Clinical Research Open Access
Copyright ©The Author(s) 2004. Published by Baishideng Publishing Group Inc. All rights reserved.
World J Gastroenterol. Sep 1, 2004; 10(17): 2540-2543
Published online Sep 1, 2004. doi: 10.3748/wjg.v10.i17.2540
Possible causes of central pontine myelinolysis after liver transplantation
Jun Yu, Shu-Sen Zheng, Ting-Bo Liang, Yan Shen, Wei-Lin Wang, Qing-Hong Ke, Department of Hepatobiliary Surgery, the First Affiliated Hospital, Medical School of Zhejiang University, Hangzhou 310003, Zhejiang Province, China
Author contributions: All authors contributed equally to the work.
Correspondence to: Professor Shu-Sen Zheng, Department of Hepatobiliary Surgery, the First Affiliated Hospital, Medical School of Zhejiang University,Hangzhou 310003, Zhejiang Province, China. zhengss@mail.hz.zj.cn
Telephone: +86-571-87236616
Received: October 24, 2003
Revised: December 4, 2003
Accepted: December 22, 2003
Published online: September 1, 2004

Abstract

AIM: To sum up the clinical characteristics of patients with central pontine myelinolysis (CPM) after orthotopic liver transplantation (OLT) and to document the possible causes of CPM.

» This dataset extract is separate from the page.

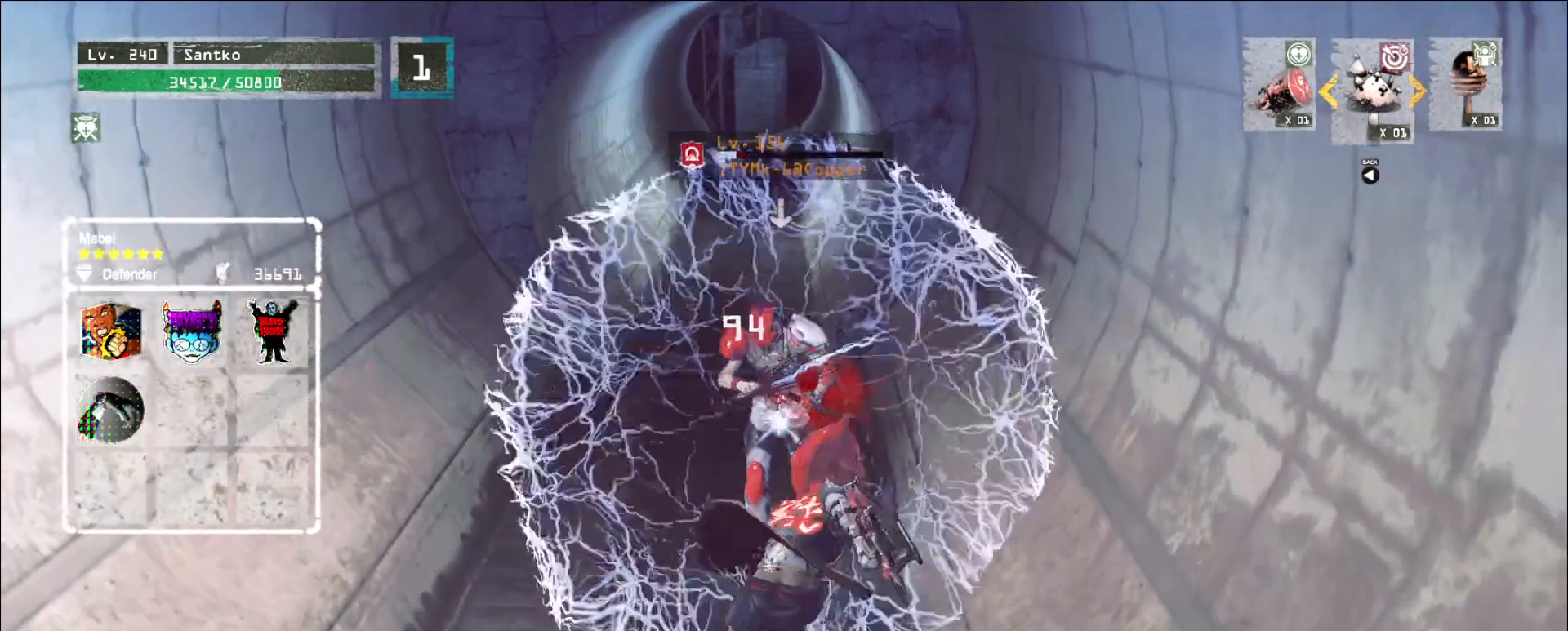
{"keys": [], "mouse": [], "events": [[360, "w", "up"]]}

METHODS: Data of 142 patients undergoing OLT between January 1999 to May 2003 were analyzed retrospectively. Following risk factors during perioperation were analyzed in patients with and without CPM: primary liver disease, preoperative serum sodium level, magnesium level and plasma osmolality, fluctuation degree of serum sodium concentration, and immunosuppressive drug level, etc.

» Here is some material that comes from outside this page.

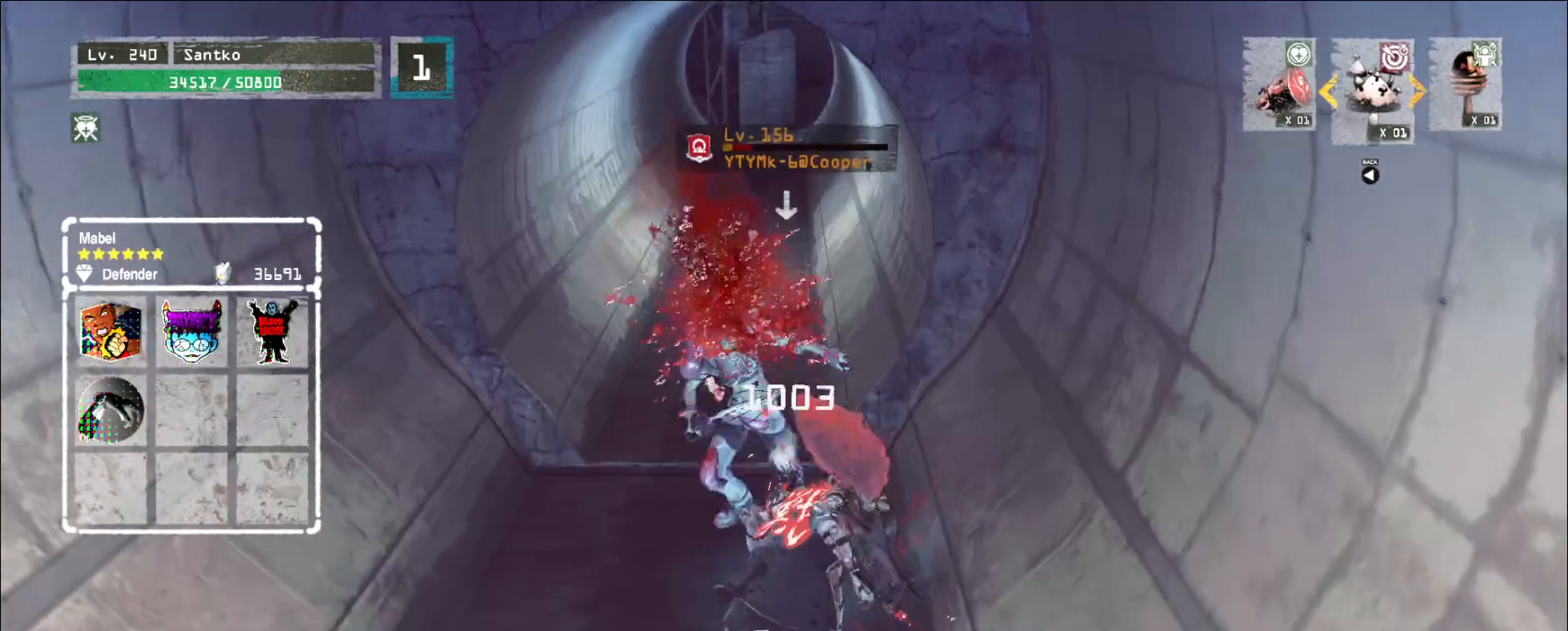
{"keys": ["s"], "mouse": [], "events": [[40, "mouse_wheel", "up"], [360, "s", "down"]]}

RESULTS: A total of 13 (9.2%) neurologic symptoms appeared in 142 patients post-operation including 5 cases (3.5%) with CPM and 8 cases (5.6%) with cerebral hemorrhage or infarct. Two patients developing CPM after OLT had a hyponatremia history before operation (serum sodium < 130 mmol/L), their mean serum sodium level was 130.6 ± 5.54 mmol/L. The serum sodium level was significantly lower in CPM patients than in patients without neurologic complications or with cerebral hemorrhage/infarct (P < 0.05).The increase in serum sodiumduring perioperative 48 h after OLT in patients with CPM was significantly greater than that in patients with cerebral hemorrhage/infarct but without neurologic complications (19.5 ± 6.54 mmol/L, 10.1 ± 6.43 mmol/L, 4.5 ± 4.34 mmol/L, respectively, P < 0.05). Plasma osmolality was greatly increased postoperation in patients with CPM. Hypomagnesemia was noted in all patients perioperation, but there were no significant differences between groups. The duration of operation on patients with CPM was longer than that on others (492 ± 190.05 min, P < 0.05). Cyclosporin A (CsA) levels were normal in all patients, but there were significant differences between patients with or without neurologic complications (P < 0.05).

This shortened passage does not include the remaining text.